A Turkish aid agency has restored a part of the Agadez Sultanate, a Berber kingdom centered in the city of Agadez, which has been active since the Ottoman Empire era in Niger.
The Turkish Cooperation and Coordination Agency (TIKA) said in a statement on Monday that the welcome room of the sultanate was inaugurated with the participation of Oumarou Ibrahim Oumarou, the sultan of the Agadez region.
Governor Sadou Soloke, Head of the Regional Council of Municipalities Mohamed Anacko, military officials and civilians also attended the ceremony.
Speaking at the ceremony, Oumarou, a descendant of the Ottoman Empire, briefed the participants on the history of the region which dates back to centuries ago.
According to Oumarou, internal anarchy and external threats had forced the people of Tuareg to search for a permanent solution to the problem of unity and identity.
"They decided to have a leader who came from an empire that was respected by many people around the world," Oumarou said.
The Agadez Sultanate has existed since the Ottoman Empire. The region was once the farthest point of the empire.
Rumor has it that the tribes from Agadez requested the Ottoman Empire to send them a ruler in the early 1400s.

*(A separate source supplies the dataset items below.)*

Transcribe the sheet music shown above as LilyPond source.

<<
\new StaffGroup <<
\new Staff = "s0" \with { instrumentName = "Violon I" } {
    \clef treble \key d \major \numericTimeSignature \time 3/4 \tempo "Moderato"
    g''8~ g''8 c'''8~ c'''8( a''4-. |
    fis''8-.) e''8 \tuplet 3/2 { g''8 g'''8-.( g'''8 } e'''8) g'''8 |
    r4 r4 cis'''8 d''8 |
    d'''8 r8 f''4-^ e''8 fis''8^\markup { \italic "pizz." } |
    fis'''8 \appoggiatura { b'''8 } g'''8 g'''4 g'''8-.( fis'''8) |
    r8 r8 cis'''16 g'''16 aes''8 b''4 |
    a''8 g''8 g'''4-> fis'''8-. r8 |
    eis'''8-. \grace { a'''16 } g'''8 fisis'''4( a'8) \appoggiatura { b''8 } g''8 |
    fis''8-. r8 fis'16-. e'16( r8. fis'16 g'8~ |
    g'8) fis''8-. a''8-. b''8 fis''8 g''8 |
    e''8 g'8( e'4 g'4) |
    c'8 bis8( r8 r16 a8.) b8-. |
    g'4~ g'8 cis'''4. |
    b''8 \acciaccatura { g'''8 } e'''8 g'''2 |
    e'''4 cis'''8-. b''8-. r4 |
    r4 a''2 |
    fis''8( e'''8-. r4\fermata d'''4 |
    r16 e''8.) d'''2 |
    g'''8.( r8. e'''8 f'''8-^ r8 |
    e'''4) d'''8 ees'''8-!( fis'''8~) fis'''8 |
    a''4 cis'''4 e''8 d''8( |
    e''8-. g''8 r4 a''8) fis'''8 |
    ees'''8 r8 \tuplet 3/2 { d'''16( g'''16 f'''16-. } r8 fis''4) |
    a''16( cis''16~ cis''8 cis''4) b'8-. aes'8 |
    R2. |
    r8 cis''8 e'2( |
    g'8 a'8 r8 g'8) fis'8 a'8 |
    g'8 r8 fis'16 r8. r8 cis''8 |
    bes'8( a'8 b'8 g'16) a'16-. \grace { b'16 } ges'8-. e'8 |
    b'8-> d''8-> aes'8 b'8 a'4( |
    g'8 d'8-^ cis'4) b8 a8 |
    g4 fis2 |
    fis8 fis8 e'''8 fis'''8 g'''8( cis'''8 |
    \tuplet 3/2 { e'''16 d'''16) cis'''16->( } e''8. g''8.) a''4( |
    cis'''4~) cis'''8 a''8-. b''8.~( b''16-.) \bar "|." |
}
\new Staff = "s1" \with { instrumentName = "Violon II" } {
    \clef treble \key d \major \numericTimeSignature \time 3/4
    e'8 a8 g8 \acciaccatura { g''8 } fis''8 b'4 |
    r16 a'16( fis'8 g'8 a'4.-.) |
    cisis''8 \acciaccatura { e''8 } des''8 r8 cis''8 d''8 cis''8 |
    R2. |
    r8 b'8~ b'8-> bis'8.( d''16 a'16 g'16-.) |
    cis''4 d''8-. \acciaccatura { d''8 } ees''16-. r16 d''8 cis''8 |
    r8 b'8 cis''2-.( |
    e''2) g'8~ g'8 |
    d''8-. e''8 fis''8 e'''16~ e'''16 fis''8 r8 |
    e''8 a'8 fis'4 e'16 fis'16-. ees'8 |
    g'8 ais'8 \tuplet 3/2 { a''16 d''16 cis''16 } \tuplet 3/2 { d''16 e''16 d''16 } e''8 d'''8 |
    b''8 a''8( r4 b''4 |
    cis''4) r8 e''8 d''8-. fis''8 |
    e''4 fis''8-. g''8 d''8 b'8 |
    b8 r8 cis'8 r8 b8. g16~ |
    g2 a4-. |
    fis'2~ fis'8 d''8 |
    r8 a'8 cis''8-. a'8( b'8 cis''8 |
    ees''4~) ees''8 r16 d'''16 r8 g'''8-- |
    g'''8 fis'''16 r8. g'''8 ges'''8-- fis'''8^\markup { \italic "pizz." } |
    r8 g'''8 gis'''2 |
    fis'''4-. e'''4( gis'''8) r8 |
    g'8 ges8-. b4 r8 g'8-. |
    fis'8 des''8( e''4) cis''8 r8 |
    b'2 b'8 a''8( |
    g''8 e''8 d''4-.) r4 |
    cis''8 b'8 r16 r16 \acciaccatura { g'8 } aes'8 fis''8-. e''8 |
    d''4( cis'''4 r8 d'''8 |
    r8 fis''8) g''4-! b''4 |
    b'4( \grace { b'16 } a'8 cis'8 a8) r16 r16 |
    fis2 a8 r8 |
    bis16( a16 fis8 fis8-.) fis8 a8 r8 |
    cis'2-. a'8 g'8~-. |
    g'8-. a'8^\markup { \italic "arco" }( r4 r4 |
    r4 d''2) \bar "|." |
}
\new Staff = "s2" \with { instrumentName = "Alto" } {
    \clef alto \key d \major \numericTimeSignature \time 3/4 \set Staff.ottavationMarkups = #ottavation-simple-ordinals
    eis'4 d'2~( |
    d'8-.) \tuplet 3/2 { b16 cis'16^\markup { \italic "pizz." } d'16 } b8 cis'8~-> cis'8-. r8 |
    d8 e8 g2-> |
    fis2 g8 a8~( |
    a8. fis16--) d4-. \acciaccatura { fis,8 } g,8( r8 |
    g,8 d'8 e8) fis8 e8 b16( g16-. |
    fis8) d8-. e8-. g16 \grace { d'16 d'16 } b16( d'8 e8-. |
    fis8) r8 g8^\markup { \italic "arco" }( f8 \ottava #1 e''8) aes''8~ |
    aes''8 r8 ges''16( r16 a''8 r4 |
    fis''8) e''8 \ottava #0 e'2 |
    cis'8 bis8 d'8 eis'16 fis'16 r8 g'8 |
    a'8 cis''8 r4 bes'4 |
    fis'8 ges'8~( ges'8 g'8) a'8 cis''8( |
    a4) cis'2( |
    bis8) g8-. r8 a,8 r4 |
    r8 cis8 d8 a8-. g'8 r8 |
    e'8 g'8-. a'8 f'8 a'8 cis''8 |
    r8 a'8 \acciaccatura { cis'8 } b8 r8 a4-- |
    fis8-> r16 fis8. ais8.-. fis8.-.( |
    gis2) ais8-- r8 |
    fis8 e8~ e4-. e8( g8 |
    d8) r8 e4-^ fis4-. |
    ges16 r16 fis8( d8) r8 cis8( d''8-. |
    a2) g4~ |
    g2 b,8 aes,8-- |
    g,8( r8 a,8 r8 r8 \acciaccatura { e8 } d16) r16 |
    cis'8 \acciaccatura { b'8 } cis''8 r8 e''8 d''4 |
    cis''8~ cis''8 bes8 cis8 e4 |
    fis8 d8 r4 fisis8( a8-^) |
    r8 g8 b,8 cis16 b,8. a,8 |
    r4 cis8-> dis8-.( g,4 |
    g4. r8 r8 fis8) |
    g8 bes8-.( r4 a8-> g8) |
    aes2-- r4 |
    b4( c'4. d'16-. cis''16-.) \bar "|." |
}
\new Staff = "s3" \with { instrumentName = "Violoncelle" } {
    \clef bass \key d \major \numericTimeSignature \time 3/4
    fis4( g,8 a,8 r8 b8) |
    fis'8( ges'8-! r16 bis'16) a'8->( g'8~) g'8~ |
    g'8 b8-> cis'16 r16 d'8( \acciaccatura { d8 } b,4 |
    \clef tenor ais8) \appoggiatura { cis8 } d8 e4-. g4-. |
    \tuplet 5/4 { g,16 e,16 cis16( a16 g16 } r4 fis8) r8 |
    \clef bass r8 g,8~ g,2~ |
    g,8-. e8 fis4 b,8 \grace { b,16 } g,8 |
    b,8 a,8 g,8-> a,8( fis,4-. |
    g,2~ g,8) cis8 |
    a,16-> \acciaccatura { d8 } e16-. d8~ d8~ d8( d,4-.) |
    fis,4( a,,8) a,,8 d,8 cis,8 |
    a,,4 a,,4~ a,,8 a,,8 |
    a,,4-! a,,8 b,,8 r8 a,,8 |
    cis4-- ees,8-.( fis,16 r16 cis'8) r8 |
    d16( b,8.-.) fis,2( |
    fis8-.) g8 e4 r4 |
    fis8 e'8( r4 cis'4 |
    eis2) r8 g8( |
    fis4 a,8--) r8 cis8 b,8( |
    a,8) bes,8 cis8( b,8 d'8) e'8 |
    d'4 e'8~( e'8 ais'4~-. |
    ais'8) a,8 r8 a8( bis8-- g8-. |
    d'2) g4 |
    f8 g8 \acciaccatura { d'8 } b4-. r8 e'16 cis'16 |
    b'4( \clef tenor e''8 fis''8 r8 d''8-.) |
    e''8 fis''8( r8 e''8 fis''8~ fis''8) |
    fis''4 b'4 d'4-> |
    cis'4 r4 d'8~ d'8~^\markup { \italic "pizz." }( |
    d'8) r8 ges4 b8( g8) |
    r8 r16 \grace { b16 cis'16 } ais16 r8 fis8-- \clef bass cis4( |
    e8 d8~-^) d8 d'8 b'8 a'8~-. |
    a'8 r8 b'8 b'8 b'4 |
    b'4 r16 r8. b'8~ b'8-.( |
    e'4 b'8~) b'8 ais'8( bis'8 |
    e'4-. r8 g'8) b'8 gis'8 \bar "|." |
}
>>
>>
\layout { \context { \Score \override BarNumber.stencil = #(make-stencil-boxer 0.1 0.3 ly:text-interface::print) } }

The Sultan Bayezid thus sent Yunus, his son born from an African woman in his harem, to reign in the region.
Since the arrival of Sultan Yunus, the people of the Sultanate of Agadez, most of whom were Tuaregs, have been called "Istanbuleva" which means "those who come from Istanbul".
The sultans of Agadez have still been playing an active role in resolving disputes between tribes, bringing social changes, development of the region, and reducing poverty in the country.